I must agree with
@FrodoOne in fact with G9 bulbs I found local sourced bulbs were useless. The

large bulb to left, technically did not comply with UK rules, there was no lumen marked, no watts marked, however 4 out of 5 worked A1, the 5th I took apart to see how they worked, very simple, a capacitor used as a volt dropper, then full wave rectified, into an electrolytic capacitor nearly as big as the whole of bulb to right, to the LED's and a small leak off resistor. I also found a dry joint, corrected, and reassembled, been running now some 3 years.
Main point the bulb to left worked A1, the covers would not fit, but they worked. The bulb to the right had a shimmer when on, and would not switch fully off, but covers would fit over the bulbs.
As
@AndyPRK says, one quartz halogen mixed with the small LED bulbs worked, even with 230 volt bulbs.
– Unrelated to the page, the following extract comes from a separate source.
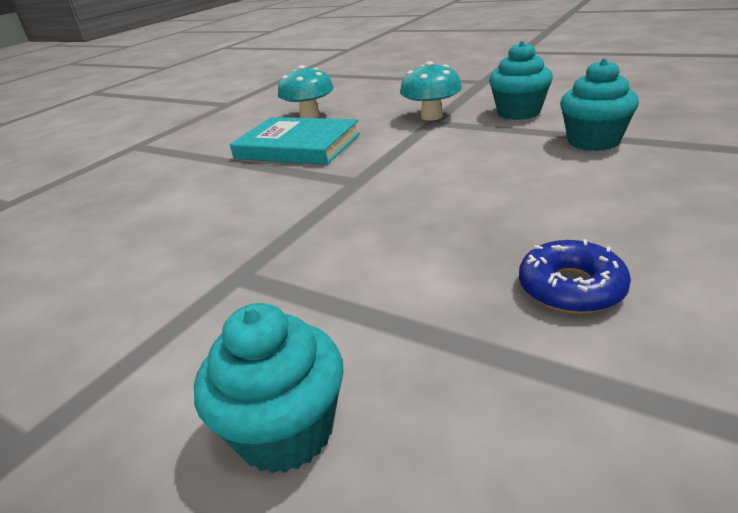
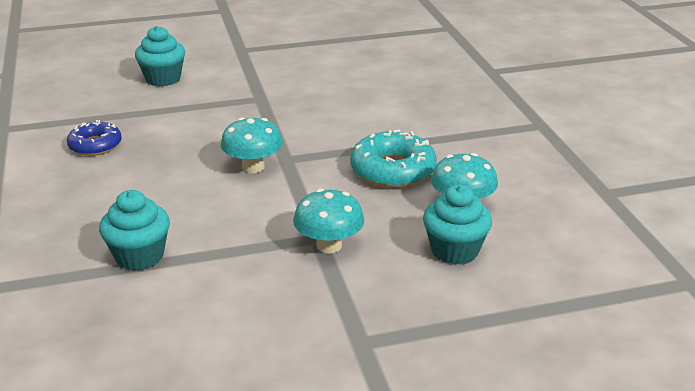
camera: 130 degrees right, 0 degrees up
turquoise book [230,117,360,165] -> turquoise donut [350,130,437,188]
turquoise cupcake [489,41,553,120] -> turquoise cupcake moved to [423,185,492,265]
none -> turquoise mushroom [221,117,283,173]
The G4 are 12 volts, so would need a transformer, there are in general two types, toroidal transformers

have only a maximum output, but the electronic transformer
often have a range one shown 20–60 VA, so the lamps must total over 20 watt and under 60 watt, newer models
have 0–50 VA again as shown, these work similar to the toroidal transformers, except the output in not 50 Hz but in the MHz range, this can if the cables are too long produce RF interference, and it could react with the electronics of the LED bulb, but normally are OK.
To me the problem is until you try you simply don't know what will work. I have a draw of new bulbs which have not worked, so changed, the quartz G9 came in packs of 10, and I have the small ones which came with the chandelier, I have packs of 10 bulbs bought from Tesco while we could still get tungsten pearl bulbs, I should dump them, unlikely to use them.
It is not helped when the package has a large wattage in equivalent, but the real wattage is in small print.